It was time for me to reap where I had sown heavily. I could not wait one more minute.

A forty-minute flight to Mombasa, Kenya’s haven of merriment, seemed awfully long.

Spending quality time with my wife is all I thought about.

“Together forever!” she said, with her eyes firmly fixated on mine.

For a moment, we zoned off within imaginary confines.

With one palm on my neck, she leaned in, pulled me closer as we kissed our hearts out.

The emotion in her throat choked out words.

She cooed as I held her tightly.

At the five-star beach hotel, as expected, our bodies flamed with risqué romance.

Throughout the night, we quenched the thirst of intimacy that we had avoided for months on end in pursuit of purity.

Keeping off sex before the wedding night certainly paid off with zestful private moments.

The next morning, frolicking along the beach bare footed, holding hands and sandals — then she stopped, and looked at me in askance. “I never want this to end,” she said. “Not even when we are fighting, not even when we hit rock bottom.”

How I wanted to assure her but I could not.

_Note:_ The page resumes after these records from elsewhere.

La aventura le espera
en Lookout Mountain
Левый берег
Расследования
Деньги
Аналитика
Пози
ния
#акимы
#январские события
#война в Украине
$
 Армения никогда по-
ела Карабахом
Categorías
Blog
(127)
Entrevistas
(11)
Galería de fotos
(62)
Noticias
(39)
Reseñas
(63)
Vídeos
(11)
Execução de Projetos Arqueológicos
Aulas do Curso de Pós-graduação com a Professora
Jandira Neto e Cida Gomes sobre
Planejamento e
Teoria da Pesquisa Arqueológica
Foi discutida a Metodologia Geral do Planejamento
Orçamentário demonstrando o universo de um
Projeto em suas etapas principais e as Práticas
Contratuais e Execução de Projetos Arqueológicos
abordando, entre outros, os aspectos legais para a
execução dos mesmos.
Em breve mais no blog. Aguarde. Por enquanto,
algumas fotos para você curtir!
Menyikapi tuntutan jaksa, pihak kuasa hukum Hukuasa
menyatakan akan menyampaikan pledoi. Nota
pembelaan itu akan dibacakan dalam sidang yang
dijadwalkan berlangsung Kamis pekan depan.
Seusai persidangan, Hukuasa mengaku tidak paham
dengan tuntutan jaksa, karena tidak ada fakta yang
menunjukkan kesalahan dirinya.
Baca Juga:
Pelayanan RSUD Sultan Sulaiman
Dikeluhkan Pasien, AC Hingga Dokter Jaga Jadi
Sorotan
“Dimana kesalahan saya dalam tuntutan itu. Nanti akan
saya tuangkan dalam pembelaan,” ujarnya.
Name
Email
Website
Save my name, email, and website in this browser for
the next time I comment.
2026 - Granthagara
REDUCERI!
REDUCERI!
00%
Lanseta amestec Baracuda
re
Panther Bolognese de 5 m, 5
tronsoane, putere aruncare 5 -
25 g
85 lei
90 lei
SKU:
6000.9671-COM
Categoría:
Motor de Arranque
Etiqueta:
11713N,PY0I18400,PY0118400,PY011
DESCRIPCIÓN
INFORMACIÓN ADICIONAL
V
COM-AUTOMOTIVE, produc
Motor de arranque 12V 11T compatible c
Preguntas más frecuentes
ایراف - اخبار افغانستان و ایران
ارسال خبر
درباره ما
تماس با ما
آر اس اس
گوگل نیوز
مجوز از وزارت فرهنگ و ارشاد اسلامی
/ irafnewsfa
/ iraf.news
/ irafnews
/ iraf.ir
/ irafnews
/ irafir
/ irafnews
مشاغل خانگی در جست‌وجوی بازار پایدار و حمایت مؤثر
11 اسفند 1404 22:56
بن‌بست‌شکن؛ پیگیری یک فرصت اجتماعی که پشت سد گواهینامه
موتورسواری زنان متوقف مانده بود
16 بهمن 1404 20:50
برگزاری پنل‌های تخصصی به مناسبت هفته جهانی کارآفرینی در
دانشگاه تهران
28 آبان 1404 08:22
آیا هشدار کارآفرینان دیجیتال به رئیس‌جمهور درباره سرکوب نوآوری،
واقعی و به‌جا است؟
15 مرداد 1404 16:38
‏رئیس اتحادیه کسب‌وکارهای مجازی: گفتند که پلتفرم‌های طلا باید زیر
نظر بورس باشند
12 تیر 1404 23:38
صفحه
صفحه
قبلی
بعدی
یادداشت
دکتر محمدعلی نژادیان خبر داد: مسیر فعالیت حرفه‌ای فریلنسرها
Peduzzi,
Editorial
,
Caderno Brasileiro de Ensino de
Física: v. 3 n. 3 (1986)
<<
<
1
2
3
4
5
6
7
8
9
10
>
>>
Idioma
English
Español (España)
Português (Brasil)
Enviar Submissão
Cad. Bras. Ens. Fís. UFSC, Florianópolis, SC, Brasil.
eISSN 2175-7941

Joy and I had dated for three years. The common denominator for us is our faith — which we were inclined to pursue in every sense.

Relationships, however, happen between human beings who fit within a spectrum of personalities. That comes with a lot of variation and difference in belief systems.

Friction is bound to be there.

And just like any other couple, we had our own fights.

We would argue and try to make the other person see “my perspective.”

There are moments we took time off the relationship to think deeper about our differences.

One time, sitting with a couple who had been married for 13 years, it dawned on us that difference is a constant in every relationship.

We were brought up by different parents, in different set-ups, with different friends, through different schools, around different families — why would we behave and react the same?

That said, however, there is goodness that belies the human condition.

Right and wrong, good and bad have empirical values that every spouse adheres to.

During honeymoon, the good shines above the bad. For me and my wife, we had just began learning the ropes. We savoured the beautiful moments under the tropical sun.

It got me thinking why everyone kept telling us “enjoy your honeymoon.”

Perhaps, like one married friend told us, once the honeymoon phase ends, husks fall off the eyes. You see your spouse for who they really are. What follows are incessant arguments in the house and frequent wars.

“You won’t stand the person you once loved,” she said. Is that what I really wanted?

I do not think so. For all I know, my marriage, in its entirety, ought to be “the honeymoon.”

That is what I was planning for all along.